# Calculus based physics(work) and find f(x) given arc length

• February 3rd 2008, 06:49 PM
ebonyscythe
Calculus based physics(work) and find f(x) given arc length
I've got a test coming up tomorrow and these to problems were giving me some trouble. If anyone could help me along, it'd be greatly appreciated.

1.) Find a function f(x) whose arc length L(a) from (1,2) to (a,f(a)), a>1, is (1/2)a^2+(1/4)*ln(a). Hint: You will need to use the fundamental theorem of calculus at some point. Also, there are 2 possible answers and you only need to find one.

2.) A 20 lb monkey hangs at the end of a 20 ft chain that weighs a total of 10 lb. The end of the chain is attached to the monkey's foot. How much work does the monkey do in climbing the end of the chain to the top of the the chain?

For the first one I've no idea where to begin. We've learned that arc length = $\int_a^b \sqrt{1+(f'(x))^2}*dx$ but I don't know how to connect it to the information given.

As for the second problem, I really never understood how the teacher was explaining work problems relating to chain's or fluids. We were given that
http://us.metamath.org/symbols/cdelta.gifWork=(force increment)(distance)...

Edit: For the second problem, I think I've come up with the work that the monkey would do... correct me if I'm wrong:

$\int_0^{20} 20+(1/2)y dy$

Where y is the distance traveled and (20+.5y) is the weight of the monkey and chain attached to it's foot as it climbs.
• February 3rd 2008, 07:52 PM
ThePerfectHacker
Quote:

Originally Posted by ebonyscythe
1.) Find a function f(x) whose arc length L(a) from (1,2) to (a,f(a)), a>1, is (1/2)a^2+(1/4)*ln(a). Hint: You will need to use the fundamental theorem of calculus at some point. Also, there are 2 possible answers and you only need to find one.

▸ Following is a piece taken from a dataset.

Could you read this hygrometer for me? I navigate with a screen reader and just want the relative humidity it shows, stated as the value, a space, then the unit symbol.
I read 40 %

Suppose there is a continous function $f$ on $[1,\infty)$ which is twice countinously differenciable on $(1,\infty)$ such that for any $a>1$ we have that $\int\limits_1^a \sqrt{1+f'(x)^2}~ dx = \frac{1}{2}a^2 + \frac{1}{4}\ln a$ passing through $(1,2)$, i.e. $f(1)=2$. Then by the fundamental theorem for $a>1$ it means (differenciate both sides) $\sqrt{1 + f'(a)^2} = a + \frac{1}{4a}$. Thus, $1+f'(a)^2 = \left( a + \frac{1}{4a} \right)^2 = a^2 + \frac{1}{2} + \frac1{16a^2}$. Thus, $f'(a)^2 = a^2 - \frac{1}{2}+\frac{1}{16a^2} = \left( a - \frac{1}{4a} \right)^2$. Thus, $f'(a) = \pm \left( a - \frac{1}{4a} \right)$. This means the twice continously differencial functions which solve the integral equation above are: $f(a) = \frac{1}{2}a^2 - \frac{1}{4}\ln a + k$ and $f(a) = - \frac{1}{2}a^2 + \frac{1}{4}\ln a + k$. Using the initial condition (and continuity) that $f(1) = 2$ we get that $k=3/2$ in the first class and $k=5/2$ in the second class. Thus, the two solutions are: $\frac{1}{2}x^2 - \ln x + \frac{3}{2} \mbox{ and } - \frac{1}{2}x^2 + \ln x + \frac{5}{2}$ for $x>1$.